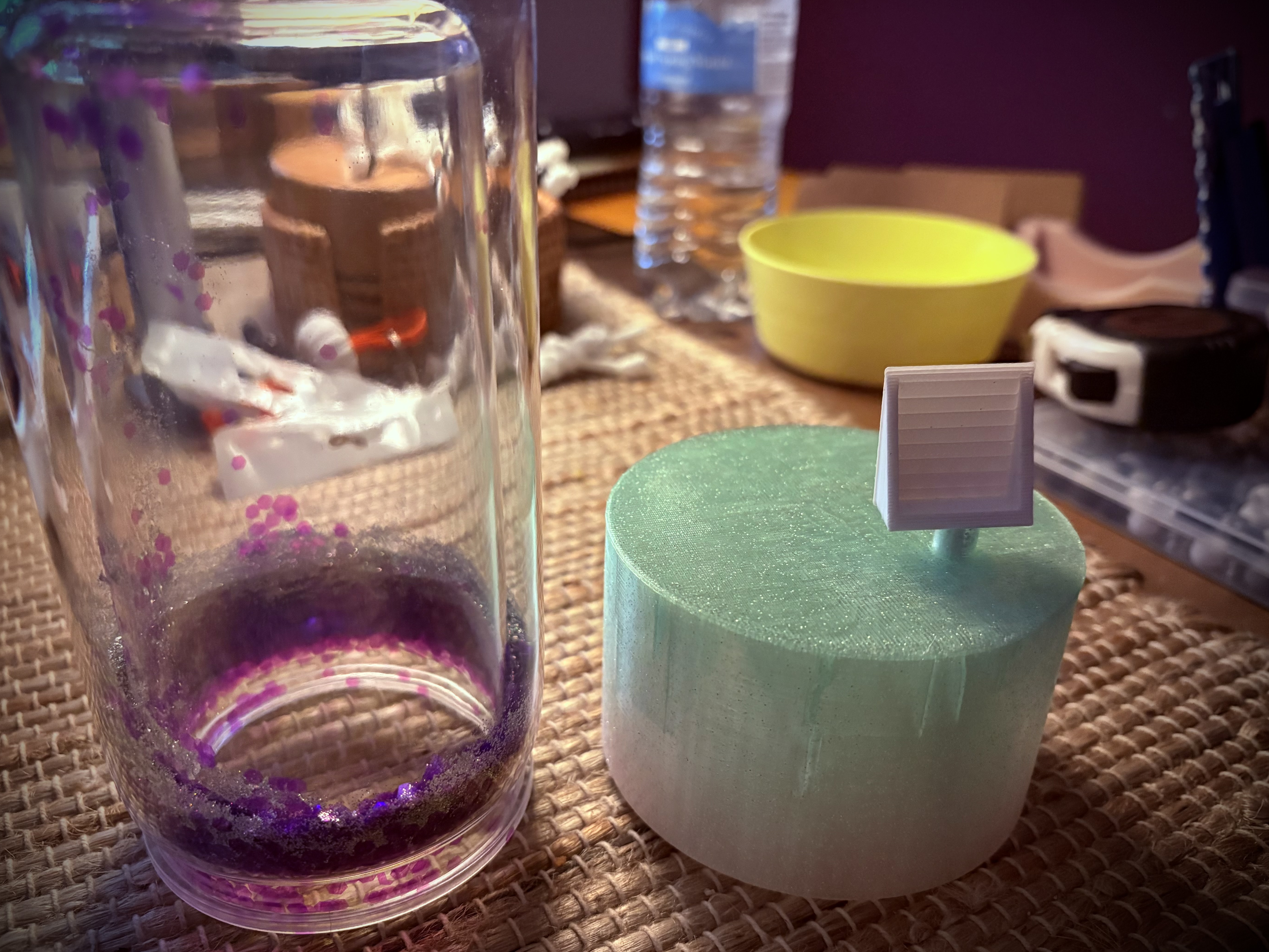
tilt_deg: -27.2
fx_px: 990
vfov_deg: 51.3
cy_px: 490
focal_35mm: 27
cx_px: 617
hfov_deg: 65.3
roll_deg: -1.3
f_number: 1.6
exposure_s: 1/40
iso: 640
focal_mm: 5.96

━━━━━━━━━━━━━━━━━━━━━━━━━━━━━━

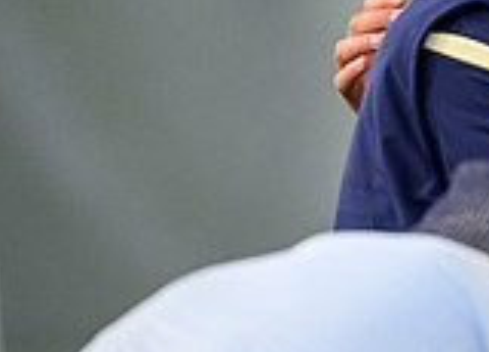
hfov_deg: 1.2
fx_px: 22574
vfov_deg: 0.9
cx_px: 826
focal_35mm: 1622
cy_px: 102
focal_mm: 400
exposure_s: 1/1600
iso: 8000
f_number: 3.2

━━━━━━━━━━━━━━━━━━━━━━━━━━━━━━

- EXERCISE REQUIREMENTS
Output, from the data above, the lines from the line with "vfov_deg: 0.9" to the line with "f_number: 3.2" exactly as they stand, both ends included and nothing else.

- RESULT OF THIS TASK
vfov_deg: 0.9
cx_px: 826
focal_35mm: 1622
cy_px: 102
focal_mm: 400
exposure_s: 1/1600
iso: 8000
f_number: 3.2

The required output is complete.